### WHAT TO WORK ON
Return, from the lines below, each one that includes the word "shift".

☆ ☆ ☆ ☆

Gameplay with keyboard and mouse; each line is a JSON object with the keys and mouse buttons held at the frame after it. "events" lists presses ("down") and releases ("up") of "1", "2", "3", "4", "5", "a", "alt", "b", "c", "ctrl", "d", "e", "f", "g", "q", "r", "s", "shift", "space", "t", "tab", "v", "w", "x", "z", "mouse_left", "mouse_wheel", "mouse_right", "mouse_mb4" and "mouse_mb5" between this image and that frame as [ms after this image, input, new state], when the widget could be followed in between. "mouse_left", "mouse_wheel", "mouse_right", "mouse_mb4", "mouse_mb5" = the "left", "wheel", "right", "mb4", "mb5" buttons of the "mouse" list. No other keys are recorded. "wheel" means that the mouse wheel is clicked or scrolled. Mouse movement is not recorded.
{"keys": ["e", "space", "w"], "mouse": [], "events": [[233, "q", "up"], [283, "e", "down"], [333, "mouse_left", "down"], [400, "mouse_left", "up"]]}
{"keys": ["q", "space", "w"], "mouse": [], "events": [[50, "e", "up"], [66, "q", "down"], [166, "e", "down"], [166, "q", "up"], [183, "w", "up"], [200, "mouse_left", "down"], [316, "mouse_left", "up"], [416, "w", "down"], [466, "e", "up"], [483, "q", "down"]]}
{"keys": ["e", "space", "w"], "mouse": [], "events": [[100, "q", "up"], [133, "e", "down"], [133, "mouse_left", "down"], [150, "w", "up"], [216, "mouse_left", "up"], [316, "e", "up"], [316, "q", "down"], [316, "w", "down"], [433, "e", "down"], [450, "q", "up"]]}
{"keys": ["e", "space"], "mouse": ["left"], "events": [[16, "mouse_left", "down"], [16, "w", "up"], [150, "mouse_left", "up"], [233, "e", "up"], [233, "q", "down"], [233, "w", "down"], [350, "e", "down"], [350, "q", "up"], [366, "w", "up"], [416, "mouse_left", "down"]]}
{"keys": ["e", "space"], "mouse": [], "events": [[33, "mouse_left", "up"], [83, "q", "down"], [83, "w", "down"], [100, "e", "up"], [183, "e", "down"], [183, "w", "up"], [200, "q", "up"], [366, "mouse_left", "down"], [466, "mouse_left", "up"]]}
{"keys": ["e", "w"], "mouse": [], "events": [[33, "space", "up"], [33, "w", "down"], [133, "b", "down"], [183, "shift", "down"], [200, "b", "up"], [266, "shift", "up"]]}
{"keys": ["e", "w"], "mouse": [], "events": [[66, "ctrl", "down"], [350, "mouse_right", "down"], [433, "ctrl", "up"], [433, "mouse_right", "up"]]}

☆ ☆ ☆ ☆

### TASK RESPONSE
Gameplay with keyboard and mouse; each line is a JSON object with the keys and mouse buttons held at the frame after it. "events" lists presses ("down") and releases ("up") of "1", "2", "3", "4", "5", "a", "alt", "b", "c", "ctrl", "d", "e", "f", "g", "q", "r", "s", "shift", "space", "t", "tab", "v", "w", "x", "z", "mouse_left", "mouse_wheel", "mouse_right", "mouse_mb4" and "mouse_mb5" between this image and that frame as [ms after this image, input, new state], when the widget could be followed in between. "mouse_left", "mouse_wheel", "mouse_right", "mouse_mb4", "mouse_mb5" = the "left", "wheel", "right", "mb4", "mb5" buttons of the "mouse" list. No other keys are recorded. "wheel" means that the mouse wheel is clicked or scrolled. Mouse movement is not recorded.
{"keys": ["e", "w"], "mouse": [], "events": [[33, "space", "up"], [33, "w", "down"], [133, "b", "down"], [183, "shift", "down"], [200, "b", "up"], [266, "shift", "up"]]}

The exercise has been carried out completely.